Labour and Fianna Fáil also failed to declare any donations, highlighting problems with donations law.
Under law, a political party must declare any donation exceeding €5,078.95.
But a party can accept as many sums as it likes beneath that figure and not have to declare them.
The watchdog in this area, the Standards in Public Office Commission, has called repeatedly for the law to be changed so that disclosure thresholds are lowered and the public is given a fuller picture of where parties get their money.
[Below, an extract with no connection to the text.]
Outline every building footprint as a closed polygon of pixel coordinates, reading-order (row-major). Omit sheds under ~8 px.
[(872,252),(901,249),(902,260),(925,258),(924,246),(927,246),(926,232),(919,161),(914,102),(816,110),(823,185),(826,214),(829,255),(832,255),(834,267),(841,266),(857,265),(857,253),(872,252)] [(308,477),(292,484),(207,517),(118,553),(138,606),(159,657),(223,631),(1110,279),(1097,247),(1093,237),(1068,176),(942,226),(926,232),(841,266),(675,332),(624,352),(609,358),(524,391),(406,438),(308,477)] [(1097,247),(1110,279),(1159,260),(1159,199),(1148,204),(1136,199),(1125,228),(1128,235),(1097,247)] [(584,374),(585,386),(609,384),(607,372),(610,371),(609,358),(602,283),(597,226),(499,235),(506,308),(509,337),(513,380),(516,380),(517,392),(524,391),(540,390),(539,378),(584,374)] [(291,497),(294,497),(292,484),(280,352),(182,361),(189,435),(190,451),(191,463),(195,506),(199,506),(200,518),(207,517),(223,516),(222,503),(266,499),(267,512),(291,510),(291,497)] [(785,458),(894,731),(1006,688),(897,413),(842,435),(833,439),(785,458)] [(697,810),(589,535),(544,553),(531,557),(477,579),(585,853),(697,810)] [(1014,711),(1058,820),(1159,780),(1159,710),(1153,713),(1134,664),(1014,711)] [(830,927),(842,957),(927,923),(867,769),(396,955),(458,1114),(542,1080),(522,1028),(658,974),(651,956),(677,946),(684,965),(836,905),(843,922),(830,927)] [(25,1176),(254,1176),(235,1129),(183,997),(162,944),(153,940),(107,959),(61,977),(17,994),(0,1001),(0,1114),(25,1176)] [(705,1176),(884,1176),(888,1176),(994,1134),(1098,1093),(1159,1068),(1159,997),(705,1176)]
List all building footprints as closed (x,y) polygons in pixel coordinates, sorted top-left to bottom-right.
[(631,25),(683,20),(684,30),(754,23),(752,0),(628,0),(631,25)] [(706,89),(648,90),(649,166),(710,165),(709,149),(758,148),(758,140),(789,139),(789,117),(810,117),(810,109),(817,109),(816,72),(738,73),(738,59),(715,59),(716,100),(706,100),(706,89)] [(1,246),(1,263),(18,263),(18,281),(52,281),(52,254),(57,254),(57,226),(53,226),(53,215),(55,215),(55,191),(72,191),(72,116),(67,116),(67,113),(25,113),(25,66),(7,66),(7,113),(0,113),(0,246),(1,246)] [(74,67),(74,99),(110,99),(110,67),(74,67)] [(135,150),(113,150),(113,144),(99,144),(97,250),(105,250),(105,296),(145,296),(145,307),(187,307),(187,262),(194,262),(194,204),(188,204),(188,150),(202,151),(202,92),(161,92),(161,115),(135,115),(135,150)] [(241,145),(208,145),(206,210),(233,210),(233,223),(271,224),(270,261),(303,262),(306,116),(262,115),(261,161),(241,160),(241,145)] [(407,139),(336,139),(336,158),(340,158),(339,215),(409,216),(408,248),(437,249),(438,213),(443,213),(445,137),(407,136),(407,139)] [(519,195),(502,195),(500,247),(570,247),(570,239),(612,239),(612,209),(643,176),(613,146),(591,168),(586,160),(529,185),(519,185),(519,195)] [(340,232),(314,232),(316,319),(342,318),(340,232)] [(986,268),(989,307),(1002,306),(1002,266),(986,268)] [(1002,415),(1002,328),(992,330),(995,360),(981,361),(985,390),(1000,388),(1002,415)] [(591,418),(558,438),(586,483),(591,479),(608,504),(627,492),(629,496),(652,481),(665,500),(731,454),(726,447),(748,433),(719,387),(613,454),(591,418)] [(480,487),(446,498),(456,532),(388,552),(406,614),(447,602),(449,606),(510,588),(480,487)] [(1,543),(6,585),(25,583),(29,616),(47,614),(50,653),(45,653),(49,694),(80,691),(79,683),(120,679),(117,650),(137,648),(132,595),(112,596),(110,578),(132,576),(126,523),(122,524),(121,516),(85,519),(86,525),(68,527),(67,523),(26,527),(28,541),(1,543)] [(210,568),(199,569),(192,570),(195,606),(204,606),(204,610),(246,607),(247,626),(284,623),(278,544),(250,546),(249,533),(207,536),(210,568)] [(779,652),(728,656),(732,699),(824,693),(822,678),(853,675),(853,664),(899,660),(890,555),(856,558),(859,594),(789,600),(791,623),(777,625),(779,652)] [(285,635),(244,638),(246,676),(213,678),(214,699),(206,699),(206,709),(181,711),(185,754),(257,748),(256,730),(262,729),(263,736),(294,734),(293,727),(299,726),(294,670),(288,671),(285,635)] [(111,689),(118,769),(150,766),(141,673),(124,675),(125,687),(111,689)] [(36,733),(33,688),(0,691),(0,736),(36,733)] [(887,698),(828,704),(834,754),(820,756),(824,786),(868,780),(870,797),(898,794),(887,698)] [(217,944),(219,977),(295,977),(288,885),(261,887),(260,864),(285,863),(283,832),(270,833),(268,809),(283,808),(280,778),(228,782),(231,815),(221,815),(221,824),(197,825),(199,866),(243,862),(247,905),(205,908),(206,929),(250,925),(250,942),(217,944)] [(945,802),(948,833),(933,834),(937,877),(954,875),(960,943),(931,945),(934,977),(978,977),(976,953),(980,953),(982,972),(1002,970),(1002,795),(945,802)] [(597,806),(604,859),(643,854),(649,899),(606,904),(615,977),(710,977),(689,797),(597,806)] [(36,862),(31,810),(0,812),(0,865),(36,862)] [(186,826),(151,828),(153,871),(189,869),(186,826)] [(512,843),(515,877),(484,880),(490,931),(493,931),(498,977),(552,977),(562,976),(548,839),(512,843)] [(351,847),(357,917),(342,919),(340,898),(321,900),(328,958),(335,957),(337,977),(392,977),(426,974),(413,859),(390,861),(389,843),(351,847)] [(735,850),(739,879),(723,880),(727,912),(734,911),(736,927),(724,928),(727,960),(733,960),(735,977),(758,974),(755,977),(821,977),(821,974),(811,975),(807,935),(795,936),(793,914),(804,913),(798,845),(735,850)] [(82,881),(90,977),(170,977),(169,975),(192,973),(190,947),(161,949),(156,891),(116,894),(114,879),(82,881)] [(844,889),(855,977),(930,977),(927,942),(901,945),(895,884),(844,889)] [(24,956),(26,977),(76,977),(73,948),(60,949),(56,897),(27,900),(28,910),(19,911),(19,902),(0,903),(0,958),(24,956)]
But the commission’s calls have been repeatedly ignored.
Reports published by the commission yesterday showed just €67,907 in donations was declared by political parties for 2010 — the lowest figure ever disclosed.
Of that, the Green Party declared €38,088, Sinn Féin €24,000 and the Socialist Party the remaining €5,819. Elected members of all three donate a portion of their salary to their parties each year to help fund activities.
No other party disclosed any donation in 2010, despite preparing election campaigns.
Individual TDs, MEPs and senators are also required to declare donations if they exceed €634.87 and a total of €99,843 in donations was declared for 2010.
Agriculture Minister Simon Coveney was by far the biggest recipient, declaring €19,650 in donations.
Labour’s Junior Minister Alan Kelly, an MEP in 2010, declared €10,980. The senator with the largest amount of disclosed donations was independent Ronan Mullen who declared €9,934.
The Commission also published details of how much each party received in public funding from the Exchequer.
Fianna Fáil received €5.2m, Fine Gael €4.5m, Labour €2.1m, the Green Party €801,999 and Sinn Féin €830,298.